--- DATA Enclosed Below ---

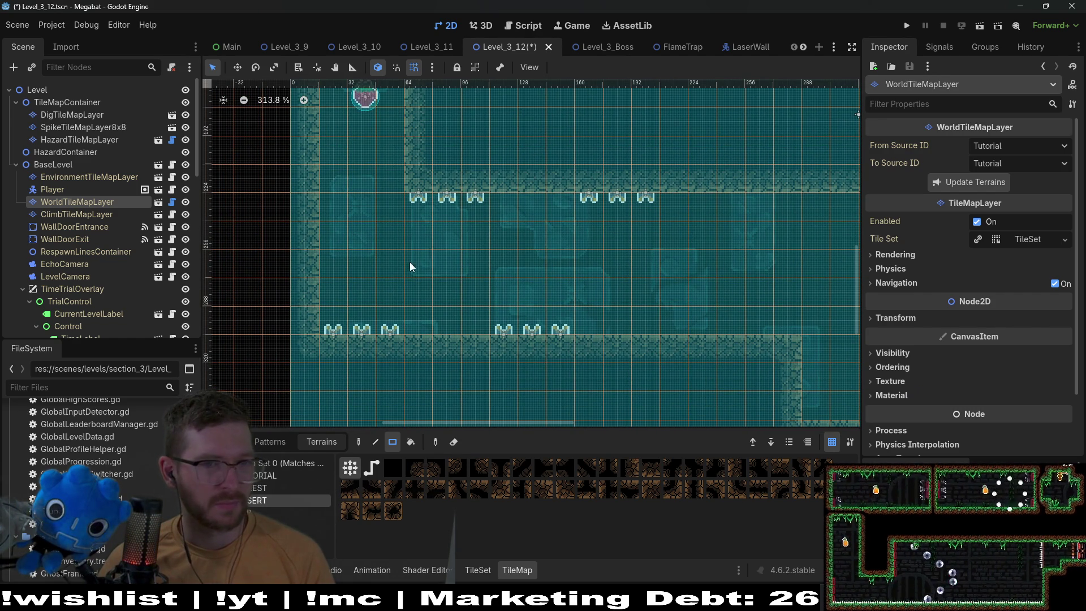
pyautogui.scroll(2, 408, 264)
pyautogui.hscroll(2, 408, 263)
pyautogui.scroll(-2, 531, 323)
pyautogui.hscroll(3, 521, 321)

--- End of Enclosed DATA ---

WHAT THE TASK REQUIRES
The word is "hscroll". Copy every line above where it appears.

TASK RESULT
pyautogui.hscroll(2, 408, 263)
pyautogui.hscroll(3, 521, 321)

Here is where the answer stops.